▶ [DIRECTIONS FOR THIS TASK]
How many of the rows below contain the string "jumeau"? Case counts. Reply with the number only.

▶ [RECORDS SUPPLIED]

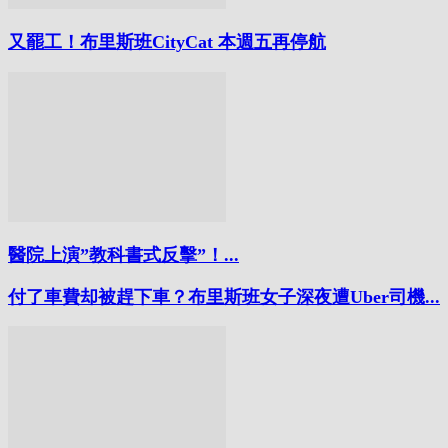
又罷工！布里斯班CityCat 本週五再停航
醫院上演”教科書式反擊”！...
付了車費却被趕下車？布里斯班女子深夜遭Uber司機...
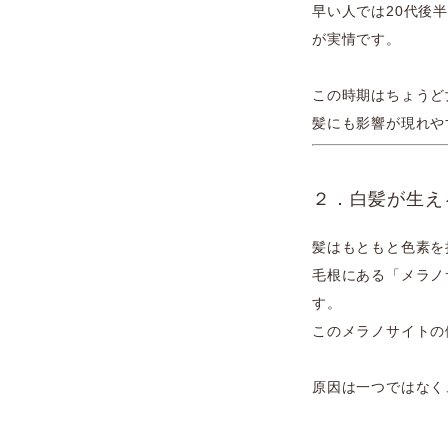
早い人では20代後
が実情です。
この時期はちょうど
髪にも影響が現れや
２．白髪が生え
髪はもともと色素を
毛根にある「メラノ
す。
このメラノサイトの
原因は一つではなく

==

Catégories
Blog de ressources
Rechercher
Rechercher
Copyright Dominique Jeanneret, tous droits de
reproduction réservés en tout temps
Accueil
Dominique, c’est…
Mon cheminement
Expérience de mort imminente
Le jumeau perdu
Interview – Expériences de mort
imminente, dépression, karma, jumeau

▶ [SOLUTION FOR THIS TASK]
2